Detailed Description
Freshdesk currently allows tickets to be created via email even when the sender is not an authorized contact. In addition, if a sender does not already exist as a contact, the platform can effectively allow that person to enter the support workflow simply by emailing in. This creates a serious control gap for organizations that need tighter governance over who can access support.
A native capability is needed so that:
- only approved, authorized contacts can create tickets via email
- unknown or unauthorized senders are blocked before a ticket is created
- new contacts cannot be created automatically from incoming emails
- contacts can only be added manually by internal teams or designated administrators
- support teams have visibility into blocked or rejected attempts for audit and review purposes
This control should ideally work at the account, customer, or organization level, so that support access is limited to a defined list of approved contacts. If an email is received from someone who is not on that list, the system should reject, quarantine, or otherwise prevent the request from entering the ticket workflow.
This is important because current workaround options are not sufficient. Domain restrictions are too broad, since many people at the same customer domain may not be authorized to engage support. Automation rules are also reactive, because the email has already generated a ticket before the rule can mark it as spam or delete it. That still creates operational noise and potential risk.

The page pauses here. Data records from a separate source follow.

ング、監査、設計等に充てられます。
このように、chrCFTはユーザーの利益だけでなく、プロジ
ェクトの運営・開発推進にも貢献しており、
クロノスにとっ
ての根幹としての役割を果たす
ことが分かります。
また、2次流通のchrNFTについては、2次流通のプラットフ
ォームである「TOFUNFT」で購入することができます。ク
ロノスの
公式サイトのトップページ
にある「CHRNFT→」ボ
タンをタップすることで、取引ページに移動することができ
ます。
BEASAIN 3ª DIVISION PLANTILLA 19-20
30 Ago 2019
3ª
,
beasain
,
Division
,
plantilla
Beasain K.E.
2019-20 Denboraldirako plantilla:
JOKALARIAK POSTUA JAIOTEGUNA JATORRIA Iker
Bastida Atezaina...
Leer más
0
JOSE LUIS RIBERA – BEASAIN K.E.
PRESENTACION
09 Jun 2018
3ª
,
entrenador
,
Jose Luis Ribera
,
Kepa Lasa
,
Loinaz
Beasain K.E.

The missing control over contact creation makes the problem worse. If users can effectively establish themselves as contacts by simply sending an email, then support access is not truly restricted. For organizations with strict intake requirements, contact creation must be deliberate and controlled by the support provider, not initiated passively by inbound email.
Business Use Case
Organizations need to ensure that only verified, approved customer contacts can submit support requests. They do not want unauthorized individuals to be able to email support, generate tickets, and potentially appear as valid contacts in the system.
Without this control:
- spam tickets can enter the queue and require manual intervention
- unauthorized users can submit requests that should never reach agents
- there is a security risk of someone posing as a customer or claiming association with a client
- agents may spend time validating whether a sender is legitimate before acting
- support workflows become less secure and less efficient
- customer access governance cannot be properly enforced
In addition, many organizations need to ensure that contacts are only added intentionally by internal teams. A customer or third party should not be able to become a recognized contact simply by emailing in. Contact creation should be controlled internally so that support access remains limited to trusted, approved individuals.

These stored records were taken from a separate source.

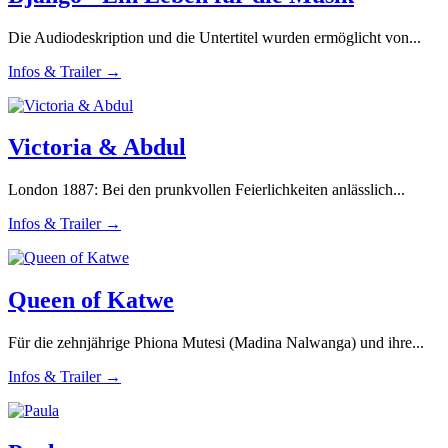
Die Audiodeskription und die Untertitel wurden ermöglicht von...
Infos & Trailer →
Victoria & Abdul
London 1887: Bei den prunkvollen Feierlichkeiten anlässlich...
Infos & Trailer →
Queen of Katwe
Für die zehnjährige Phiona Mutesi (Madina Nalwanga) und ihre...
Infos & Trailer →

For many teams, this is both an operational and security requirement. Email-based support intake should only accept requests from authorized contacts, and contact creation should be restricted to internal administrative control.
Problem Statement
Freshdesk does not currently provide a native way to restrict email ticket creation to authorized contacts only, nor does it prevent new contacts from being introduced through inbound email behavior. As a result, unauthorized users can email support, generate tickets, and create noise, operational risk, and possible security exposure.
Requested Enhancement
Provide a native control that:
- allows email ticket creation only from authorized contacts
- blocks or rejects unauthorized senders before ticket creation
- prevents automatic creation of new contacts from inbound emails
- ensures contacts can only be added manually by internal admins
- provides logging or audit visibility for blocked attempts
Impact
This is critical for preventing spam, reducing manual ticket review, improving support governance, and mitigating the risk of impersonation or unauthorized customer requests entering the support queue.